Rencontres physiques : les règles d'or

  1. Premier rendez-vous toujours dans un lieu public.
  2. Prévenez un proche avec le lieu, l'heure, et l'identité supposée du contact.
  3. Partagez votre localisation en temps réel sur WhatsApp, Signal ou Google Maps.
  4. Ayez toujours de quoi rentrer seul (carte bancaire, argent, numéro d'un VTC).
  5. Faites confiance à votre intuition : si quelque chose semble louche, partez.

Signaler les contenus illégaux

En cas de contenu illégal (arnaque, traite d'êtres humains, pédocriminalité, incitation à la haine), utilisez la plateforme Pharos (internet-signalement.gouv.fr). C'est gratuit, anonyme, et directement relié aux services de police.

Pour une arnaque financière, déposez plainte auprès de Cybermalveillance.gouv.fr et conservez toutes les preuves (captures d'écran, emails, relevés bancaires).

Questions fréquentes

Wannonce va-t-il rouvrir ?

Extrêmement peu probable dans sa forme antérieure. Le cadre légal français et européen rend le modèle économique intenable. Les tentatives de « clones » qui apparaissent régulièrement sont soit bloquées rapidement, soit hébergent des contenus dangereux — à éviter.

Que sont devenues les données des anciens utilisateurs ?

Sous le RGPD, les exploitants étaient tenus de détruire les données après fermeture. En pratique, la situation est floue : le site étant opéré depuis l'étranger, le droit de l'oubli est difficile à faire valoir. Surveillez vos anciennes adresses email pour détecter d'éventuelles fuites (via haveibeenpwned.com).

Peut-on toujours trouver d'anciennes annonces Wannonce en cache ?

Non, le cache Google et les archives publiques ont été purgés suite à la fermeture. Des copies circulent peut-être sur des archives non officielles, mais leur consultation peut s'avérer risquée (logiciels malveillants, contenus illégaux).

Les « alternatives Wannonce » que je vois en pub sont-elles fiables ?

Très peu le sont. Beaucoup sont des pièges à phishing, des escroqueries aux frais d'inscription, ou des plateformes qui hébergent des contenus illégaux. Restez sur les plateformes reconnues listées plus haut.

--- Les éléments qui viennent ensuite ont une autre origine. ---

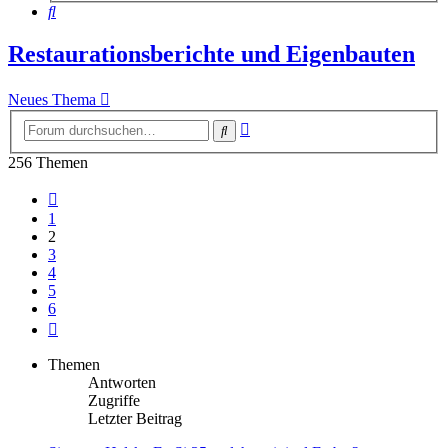
Suche
Restaurationsberichte und Eigenbauten
Neues Thema
Erweiterte
Suche
Suche
256 Themen
Vorherige
1
2
3
4
5
6
Nächste
Themen
Antworten
Zugriffe
Letzter Beitrag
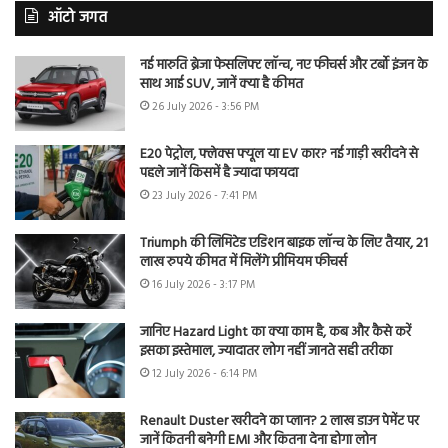
ऑटो जगत
नई मारुति ब्रेजा फेसलिफ्ट लॉन्च, नए फीचर्स और टर्बो इंजन के
साथ आई SUV, जानें क्या है कीमत
26 July 2026 - 3:56 PM
E20 पेट्रोल, फ्लेक्स फ्यूल या EV कार? नई गाड़ी खरीदने से
पहले जानें किसमें है ज्यादा फायदा
23 July 2026 - 7:41 PM
Triumph की लिमिटेड एडिशन बाइक लॉन्च के लिए तैयार, 21
लाख रुपये कीमत में मिलेंगे प्रीमियम फीचर्स
16 July 2026 - 3:17 PM
जानिए Hazard Light का क्या काम है, कब और कैसे करें
इसका इस्तेमाल, ज्यादातर लोग नहीं जानते सही तरीका
12 July 2026 - 6:14 PM
Renault Duster खरीदने का प्लान? 2 लाख डाउन पेमेंट पर
जानें कितनी बनेगी EMI और कितना देना होगा लोन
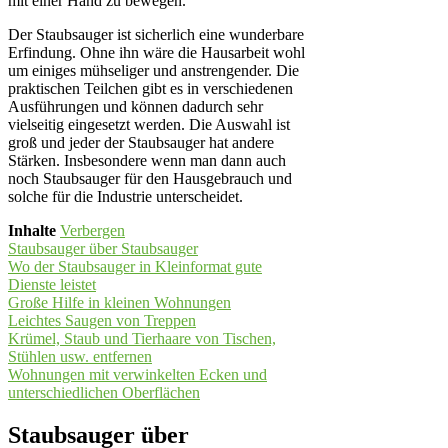
mit einer Hand zu bewegen.
Der Staubsauger ist sicherlich eine wunderbare
Erfindung. Ohne ihn wäre die Hausarbeit wohl
um einiges mühseliger und anstrengender. Die
praktischen Teilchen gibt es in verschiedenen
Ausführungen und können dadurch sehr
vielseitig eingesetzt werden. Die Auswahl ist
groß und jeder der Staubsauger hat andere
Stärken. Insbesondere wenn man dann auch
noch Staubsauger für den Hausgebrauch und
solche für die Industrie unterscheidet.
Inhalte
Verbergen
Staubsauger über Staubsauger
Wo der Staubsauger in Kleinformat gute
Dienste leistet
Große Hilfe in kleinen Wohnungen
Leichtes Saugen von Treppen
Krümel, Staub und Tierhaare von Tischen,
Stühlen usw. entfernen
Wohnungen mit verwinkelten Ecken und
unterschiedlichen Oberflächen
Staubsauger über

J'ai été escroqué sur Wannonce, que faire ?

Déposez plainte au commissariat, puis doublez le signalement sur Pharos et Cybermalveillance. Conservez toutes les preuves. La fermeture du site ne rend pas l'escroquerie moins poursuivable — surtout si l'escroc utilise désormais d'autres plateformes où il est encore traçable.

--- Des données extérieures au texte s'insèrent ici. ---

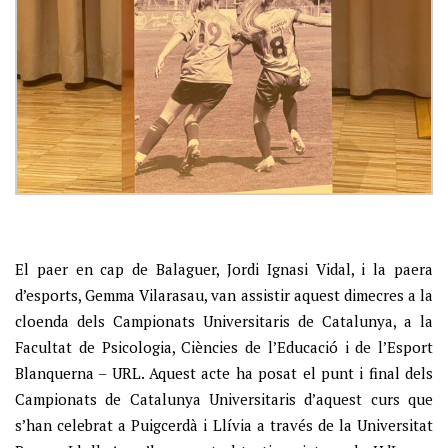
El paer en cap de Balaguer, Jordi Ignasi Vidal, i la paera
d’esports, Gemma Vilarasau, van assistir aquest dimecres a la
cloenda dels Campionats Universitaris de Catalunya, a la
Facultat de Psicologia, Ciències de l’Educació i de l’Esport
Blanquerna – URL. Aquest acte ha posat el punt i final dels
Campionats de Catalunya Universitaris d’aquest curs que
s’han celebrat a Puigcerdà i Llívia a través de la Universitat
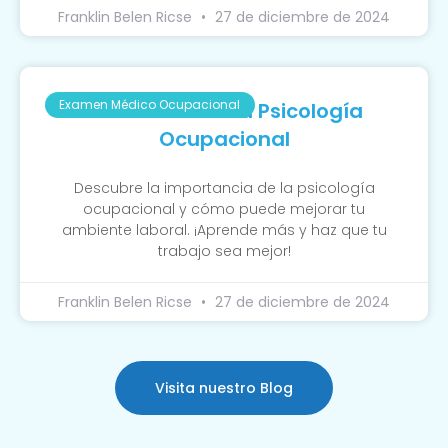
Franklin Belen Ricse
27 de diciembre de 2024
Examen Médico Ocupacional
La Función De La Psicología
Ocupacional
Descubre la importancia de la psicología
ocupacional y cómo puede mejorar tu
ambiente laboral. ¡Aprende más y haz que tu
trabajo sea mejor!
Franklin Belen Ricse
27 de diciembre de 2024
Visita nuestro Blog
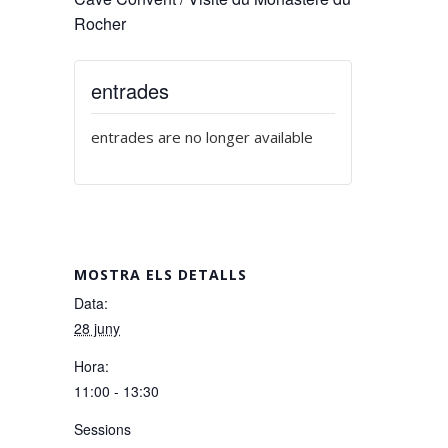
Rocher
entrades
entrades are no longer available
MOSTRA ELS DETALLS
Data:
28 juny
Hora:
11:00 - 13:30
Sessions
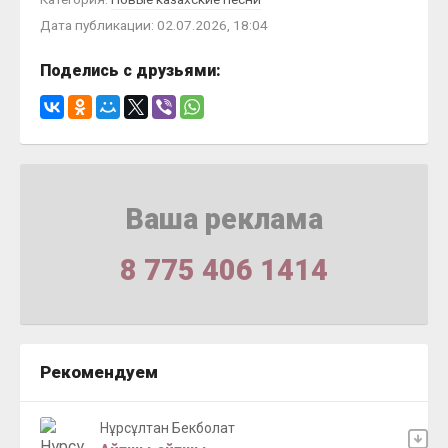
Дата публикации: 02.07.2026, 18:04
Поделись с друзьями:
Ваша реклама
8 775 406 1414
Рекомендуем
Нұрсұлтан Бекболат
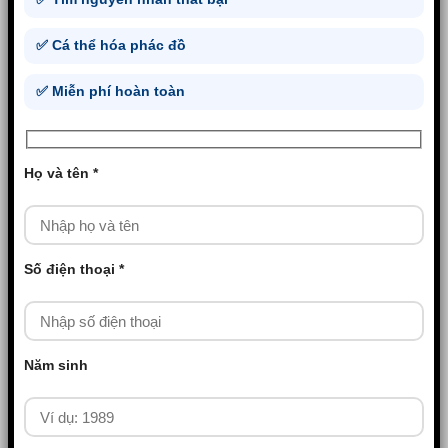
✅ Cá thể hóa phác đồ
✅ Miễn phí hoàn toàn
Họ và tên *
Số điện thoại *
Năm sinh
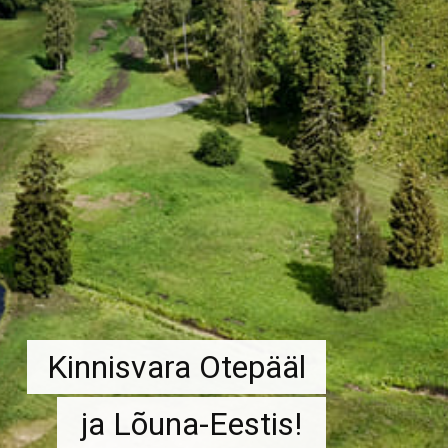
Kinnisvara Otepääl
ja Lõuna-Eestis!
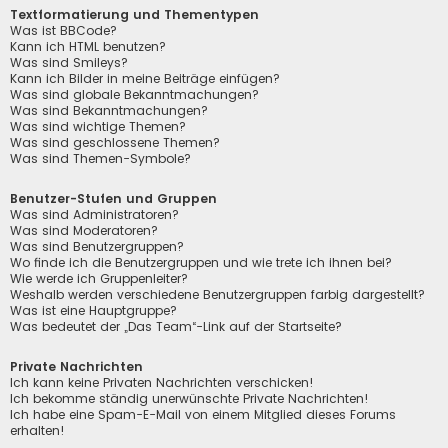
Textformatierung und Thementypen
Was ist BBCode?
Kann ich HTML benutzen?
Was sind Smileys?
Kann ich Bilder in meine Beiträge einfügen?
Was sind globale Bekanntmachungen?
Was sind Bekanntmachungen?
Was sind wichtige Themen?
Was sind geschlossene Themen?
Was sind Themen-Symbole?
Benutzer-Stufen und Gruppen
Was sind Administratoren?
Was sind Moderatoren?
Was sind Benutzergruppen?
Wo finde ich die Benutzergruppen und wie trete ich ihnen bei?
Wie werde ich Gruppenleiter?
Weshalb werden verschiedene Benutzergruppen farbig dargestellt?
Was ist eine Hauptgruppe?
Was bedeutet der „Das Team“-Link auf der Startseite?
Private Nachrichten
Ich kann keine Privaten Nachrichten verschicken!
Ich bekomme ständig unerwünschte Private Nachrichten!
Ich habe eine Spam-E-Mail von einem Mitglied dieses Forums
erhalten!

Existe-t-il un équivalent sécurisé et légal pour les rencontres entre adultes consentants ?

Oui : les applications de rencontres grand public (Tinder, Bumble, etc.) couvrent largement ce besoin. Pour des usages plus spécifiques, des communautés comme Feeld (pour les relations non conventionnelles et le polyamour) offrent un cadre bien plus sûr, avec modération active et vérification d'identité.

En résumé

Wannonce appartient désormais à l'histoire d'Internet. Sa fermeture n'est ni un accident ni une censure arbitraire : c'est la conséquence logique d'un modèle économique incompatible avec le droit français et européen, qui protège aujourd'hui bien mieux les personnes vulnérables et les consommateurs.

Les utilisateurs ne sont pas démunis : l'écosystème des plateformes légales françaises et européennes couvre tous les usages légitimes, avec plus de sécurité, de transparence et de protection. La seule précaution à garder : rester vigilant face aux clones, aux arnaques et aux faux sites qui tentent de capter l'audience orpheline.

Internet a changé. Les usages aussi. Et c'est probablement tant mieux.